Forscher des Wirtschafts- und Sozialpolitischen Instituts (WSI) der gewerkschaftsnahen Hans-Böckler-Stiftung haben kürzlich untersucht, welchen Anteil an Erwerbsbeteiligung, Haus- und Sorgearbeit Männer und Frauen jeweils übernehmen und festgestellt, dass die Ungleichheit »auf hohem Niveau« stagniere. Begründet sei dies in der geschlechterspezifischen Arbeitsteilung, der nach wie vor ungleichen Verteilung von einerseits bezahlter Erwerbs- und andererseits unbezahlter Sorge- und Hausarbeit sowie dem vor allem in Paarhaushalten dominierenden Zuverdienermodell, bei dem die Frau nur ein kleines Erwerbseinkommen aus einem Minijob oder einer Teilzeitstelle bezieht, während der Mann den Löwenanteil zum Haushaltseinkommen beiträgt. Einzig positiv konnte vermerkt werden, dass es einen Aufwärtstrend bei den Einkommen und Rentenansprüchen für Frauen gebe, stellten die WSI-Forscher fest. Allerdings betrug der Lohnunterschied (Gender Pay Gap) auch 2025 immer noch rund 16 Prozent, belegt eine weitere WSI-Untersuchung. Seit 2006 verringerte sich die Lücke zwar um sieben Prozentpunkte, was allerdings in Euro und Cent bedeutet, dass Frauen im vergangenen Jahr im Durchschnitt 4,24 Euro weniger Bruttostundenlohn bekamen als Männer.

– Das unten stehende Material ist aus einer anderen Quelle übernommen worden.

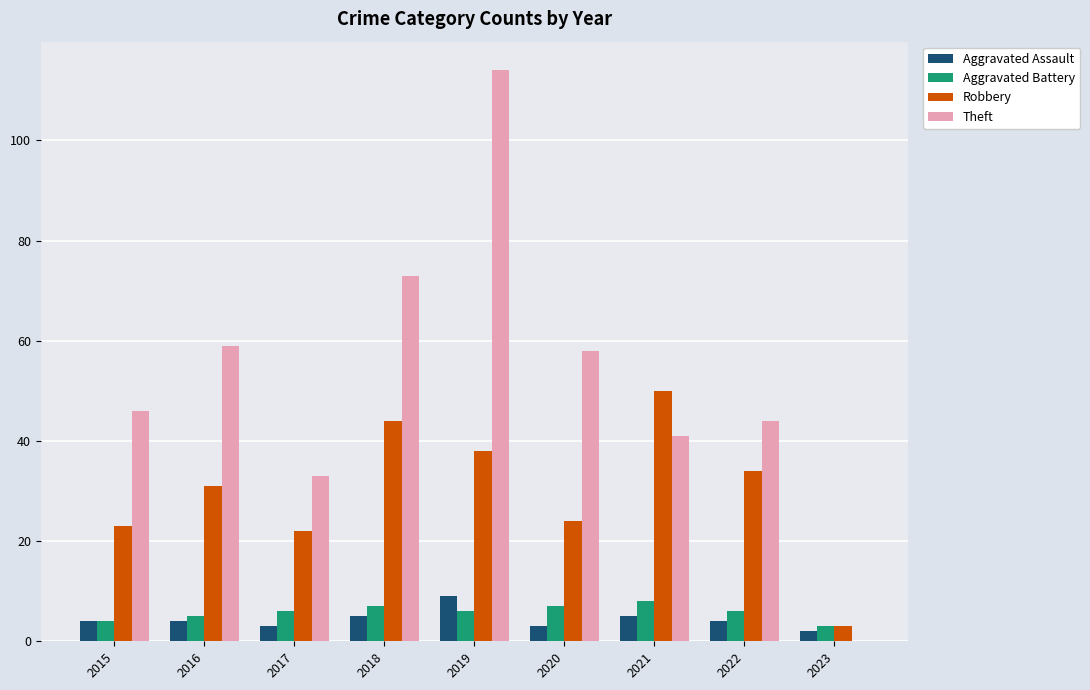

The Aggravated Assault series shows 4 at 2016. True or false?

True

Damit falle der Gender Pay Gap in Deutschland weiterhin sehr hoch aus und liege deutlich über dem europäischen Durchschnittswert, schrieb das WSI. 2023 lag die Geschlechterlohnlücke im Durchschnitt aller 27 EU-Staaten danach bei zwölf Prozent, während Deutschland in dem Jahr noch einen Gap von 17,6 Prozent aufwies.

Bis zum 7. Juni muss das deutsche Entgelttransparenzgesetz an die europäische Entgelttransparenzrichtlinie angepasst werden. Deren Regelungen sind immerhin etwas schärfer gefasst. So würde die Umsetzung der EU-Richtlinie in nationales Recht etwa mit erweiterten Berichtspflichten und Auskunftsansprüchen in Betrieben ab 100 Beschäftigten ebenso einhergehen wie mit mehr Transparenz bei Ausschreibungen und einer Umkehr der Beweislast zu Lasten von Unternehmensleitungen beim Verdacht der Geschlechterdiskriminierung.